Together with the German Aerospace Center (Deutsches Zentrum für Luft- und Raumfahrt; DLR) and Deutsche Aircraft are conducting the world's first measurement flights in the tailwind of a turboprop aircraft powered by 100 percent synthetic, aromatics-free fuel with the objective to reduce not only the carbon footprint of aviation, but also the particulate emissions and climate-impacting condensation trails – contrails – thus paving the way for climate-compatible aviation.

As a platform of choice, Deutsche Aircraft will provide to DLR a research aircraft will be used as a flying test bed for environmentally friendly aviation technologies, for example for fully synthetic fuels or hydrogen as possible sustainable aviation fuels of the future. The flying DLR test laboratory is to be used by national industry, but also by small and medium-sized enterprises and start-ups as well as research institutions, to test new, environmentally friendly system, fuel and propulsion technologies under real conditions and to significantly accelerate their practical application in aviation.

Previous flight tests conducted by DLR in collaboration with NASA and Airbus have already shown that the use of sustainable biofuel leads to a reduction in soot particles, ice crystals and global warming caused by contrails.

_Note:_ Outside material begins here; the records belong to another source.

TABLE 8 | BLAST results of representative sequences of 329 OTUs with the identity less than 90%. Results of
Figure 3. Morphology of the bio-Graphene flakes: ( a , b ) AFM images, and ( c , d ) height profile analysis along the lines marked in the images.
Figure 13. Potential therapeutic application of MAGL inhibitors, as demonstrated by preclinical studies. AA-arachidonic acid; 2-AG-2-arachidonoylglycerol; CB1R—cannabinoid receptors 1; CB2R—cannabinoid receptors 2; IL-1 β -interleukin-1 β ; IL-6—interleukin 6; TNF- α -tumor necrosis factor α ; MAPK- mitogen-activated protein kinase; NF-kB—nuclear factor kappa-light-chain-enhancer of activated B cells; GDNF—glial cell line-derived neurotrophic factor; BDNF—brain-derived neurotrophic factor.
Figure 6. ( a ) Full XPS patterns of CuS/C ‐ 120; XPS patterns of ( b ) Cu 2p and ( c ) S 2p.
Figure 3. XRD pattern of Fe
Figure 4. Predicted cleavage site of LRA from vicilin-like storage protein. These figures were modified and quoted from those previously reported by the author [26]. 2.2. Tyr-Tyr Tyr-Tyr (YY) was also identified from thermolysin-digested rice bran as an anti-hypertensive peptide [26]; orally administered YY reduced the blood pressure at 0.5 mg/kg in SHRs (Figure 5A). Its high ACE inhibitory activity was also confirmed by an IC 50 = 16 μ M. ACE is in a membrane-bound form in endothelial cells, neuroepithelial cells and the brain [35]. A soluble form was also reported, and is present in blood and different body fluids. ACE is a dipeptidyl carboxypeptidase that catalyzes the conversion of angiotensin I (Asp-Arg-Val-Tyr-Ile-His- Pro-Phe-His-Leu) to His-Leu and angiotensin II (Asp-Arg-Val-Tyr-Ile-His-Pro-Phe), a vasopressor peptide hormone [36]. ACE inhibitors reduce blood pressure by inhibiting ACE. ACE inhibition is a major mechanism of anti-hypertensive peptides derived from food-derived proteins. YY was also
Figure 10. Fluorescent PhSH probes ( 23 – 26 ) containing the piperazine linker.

The CLIM0ART project (Climate Impact-driven Emission and Contrail Measurements of 0 Aromatic fuels in Regional Turboprop Aircraft) is now investigating whether similar effects can be achieved with synthetic aromatics-free fuels.

===D328ALPHA===

The D328ALPHA is a one-off modification to an existing D328 airframe and the objective of the programme is to evaluate, develop and flight-test technologies that will reduce aviation emissions, such as electric propulsion, fuel cells and liquid hydrogen storage.